An infamous sniper position
Some areas around Mostar are still covered in deadly landmines and there are a few locations in the City itself which remain dangerous. Nevertheless we did venture into some buildings which were known to be clear. In many instances firing positions and bunkers have been left as they were. The example below is on the East side facing towards the Croatian frontline which was just a few yards away. These lines were static for nine months through 1993.

Sandbagged firing post
It's a sad fact that post war the city is very much divided. Following ethnic cleansing the Muslim population has settled exclusively in the East and the Christians in the West. The towering minarets and church towers (competing for height) are symbolic of the role religion continues to play in this troubled part of the world.

However, not withstanding the divisions that split the population there are reasons to be positive about the future. The most striking example of this is the rebuilt 'old bridge' - a bridge that has a significance that goes way beyond its' primary purpose. The original bridge was destroyed by Croat artillery fire on the 10th November 1993. The restored bridge was opened on the 23rd July 2004.

The restored Mostar 'Old Bridge'
In some bombed buildings people are beginning to find a way of creating homes. This in addition to the outside funding which is making a big difference in rehousing homeless families. 

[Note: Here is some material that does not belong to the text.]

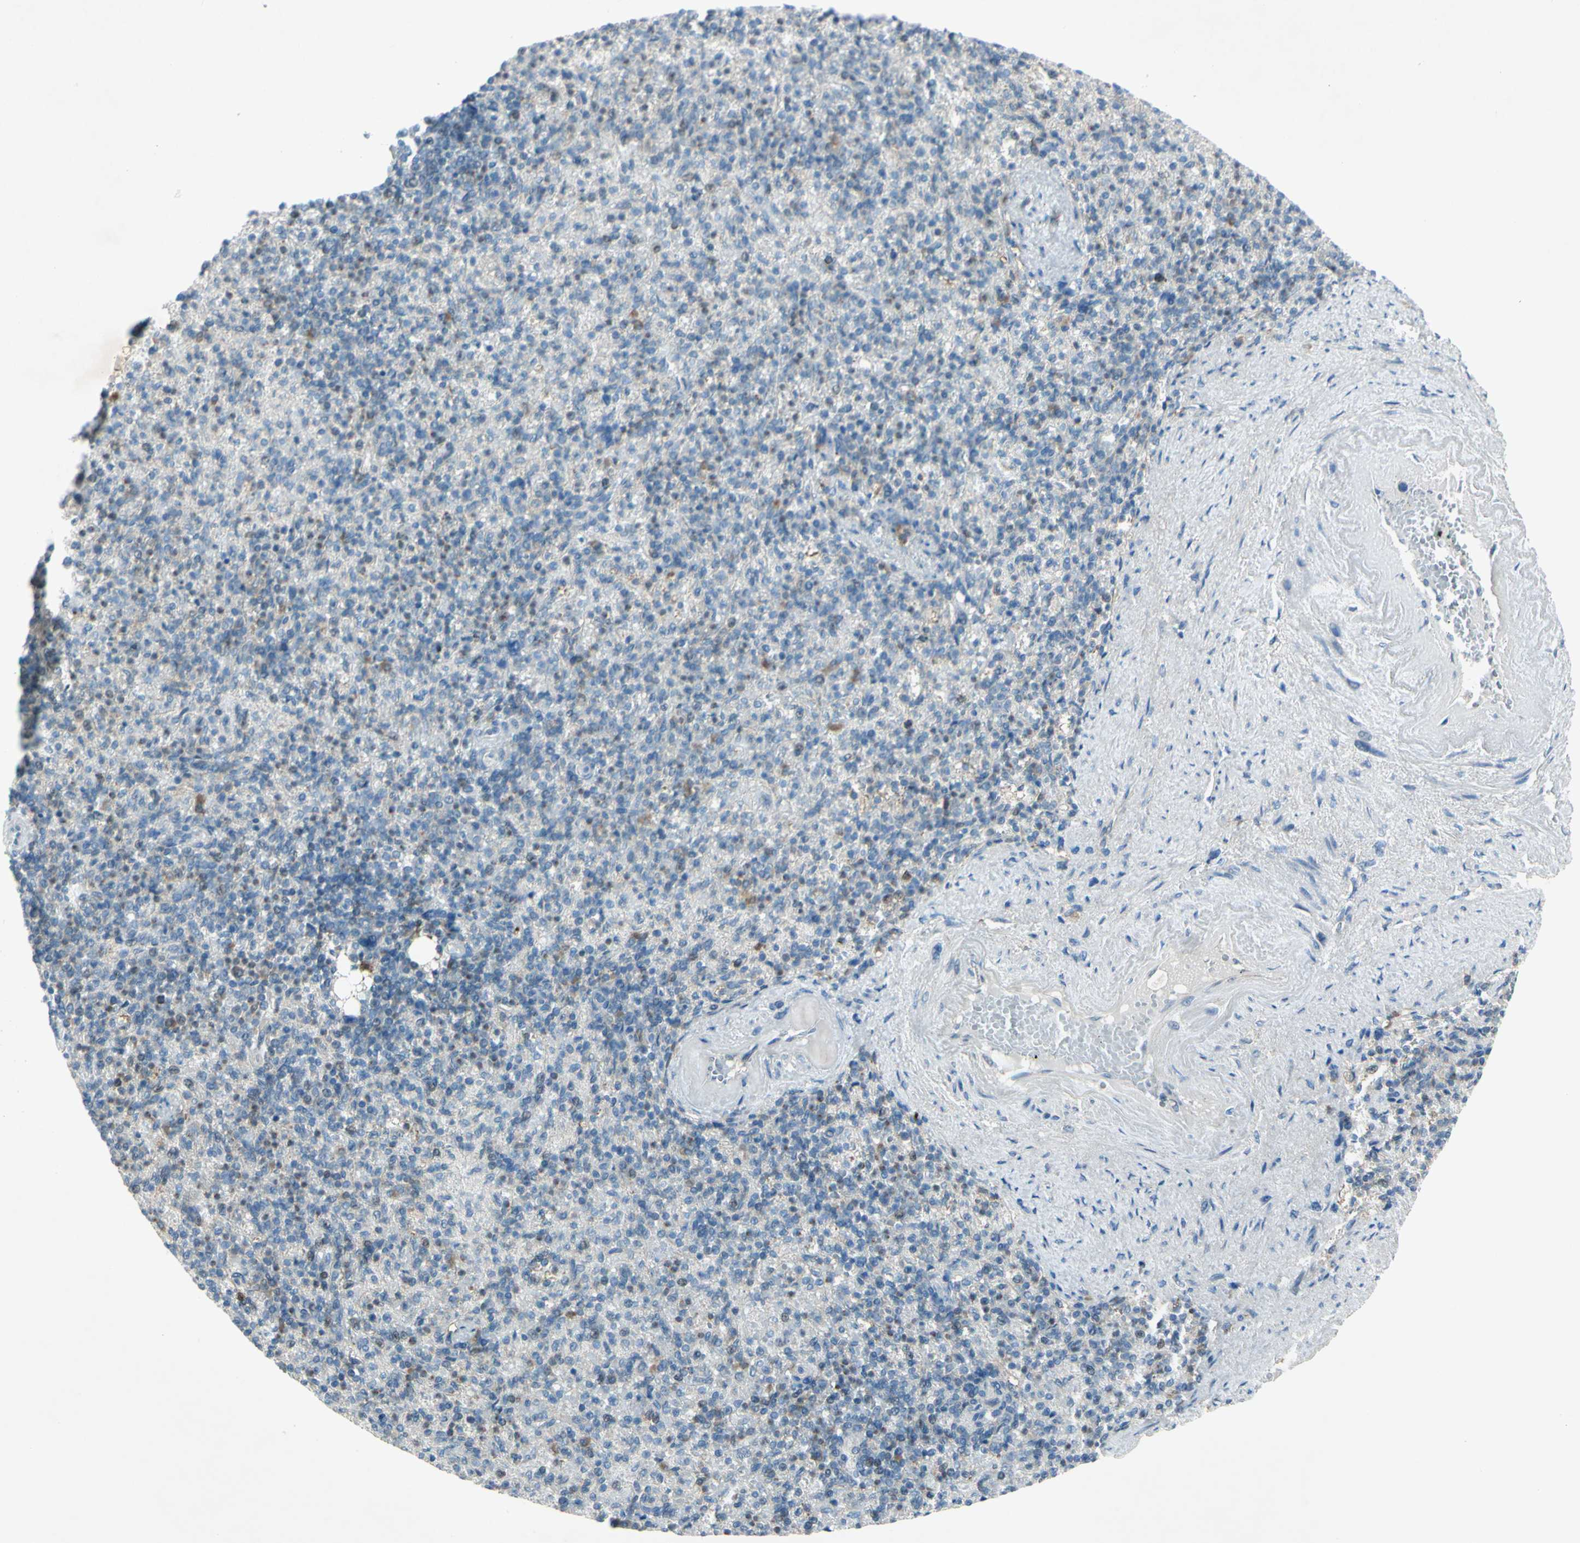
{"staining": {"intensity": "weak", "quantity": "<25%", "location": "cytoplasmic/membranous"}, "tissue": "spleen", "cell_type": "Cells in red pulp", "image_type": "normal", "snomed": [{"axis": "morphology", "description": "Normal tissue, NOS"}, {"axis": "topography", "description": "Spleen"}], "caption": "A high-resolution image shows immunohistochemistry staining of unremarkable spleen, which displays no significant staining in cells in red pulp. (Stains: DAB (3,3'-diaminobenzidine) immunohistochemistry with hematoxylin counter stain, Microscopy: brightfield microscopy at high magnification).", "gene": "C1orf159", "patient": {"sex": "female", "age": 74}}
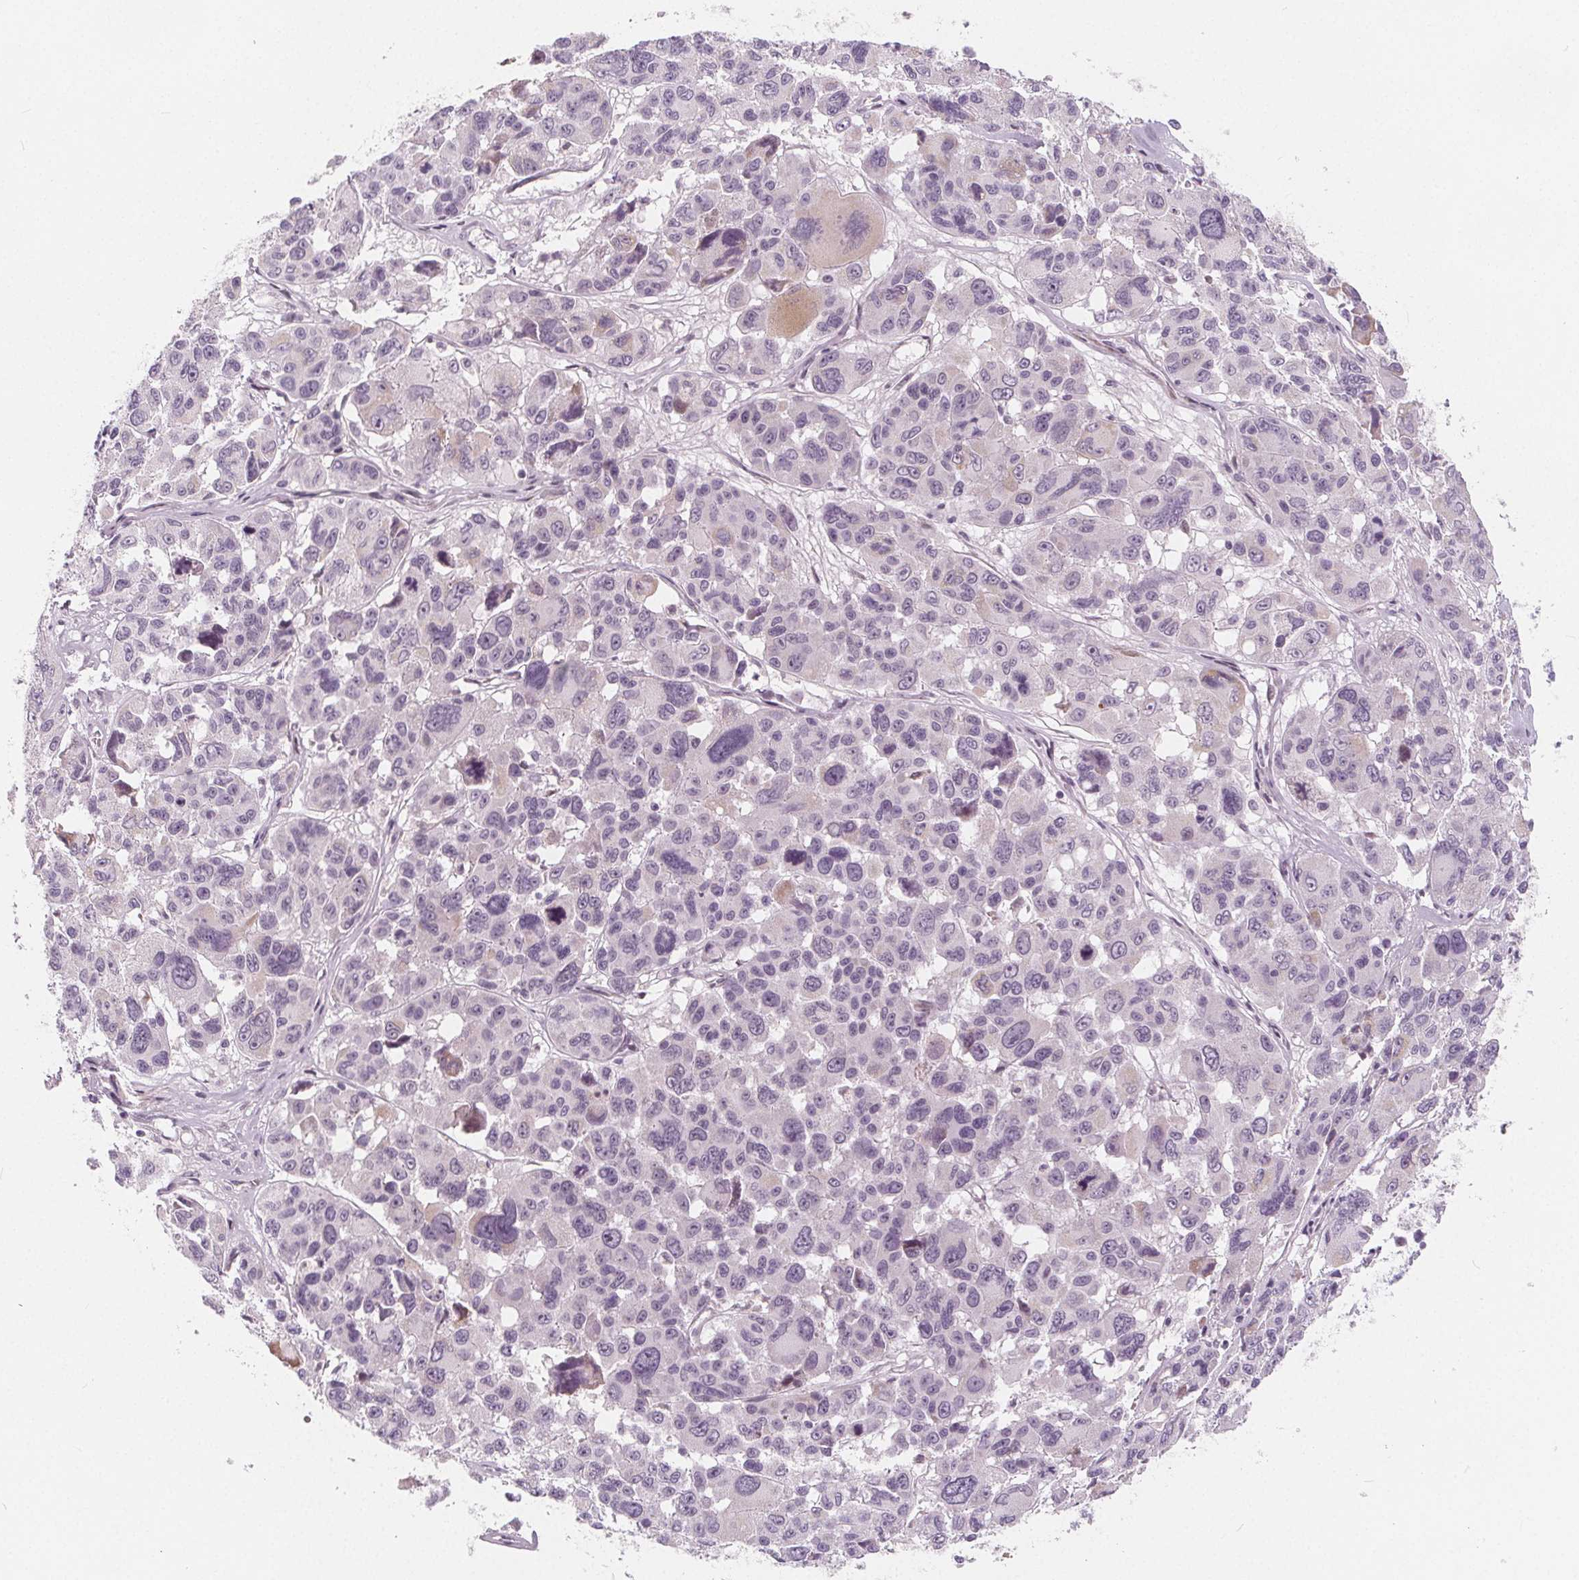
{"staining": {"intensity": "negative", "quantity": "none", "location": "none"}, "tissue": "melanoma", "cell_type": "Tumor cells", "image_type": "cancer", "snomed": [{"axis": "morphology", "description": "Malignant melanoma, NOS"}, {"axis": "topography", "description": "Skin"}], "caption": "Photomicrograph shows no significant protein staining in tumor cells of melanoma.", "gene": "NUP210L", "patient": {"sex": "female", "age": 66}}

Flats in derelict building
Jakic took me to what he described as 'Ground Zero'. This is Spanish Square - a site where 22 Spanish servicemen are commemorated on a newly built memorial. I am told that the last UN soldier to die in Mostar was a Spanish Lieutenant killed by a sniper close to the area where the memorial now stands.

Spanish Memorial
Hope for the Future
 The biggest cause for hope though is the next generation. Sure, there are significant tensions amongst the local teenagers but there is a strong sense that many young people want to build consensus and make a separation from the troubles of the past. The final picture (above) shows students from around the world celebrating the diversity of the family of nations. There are signs that Mostar is healing - tourism will help but it is the next generation which will be decisive.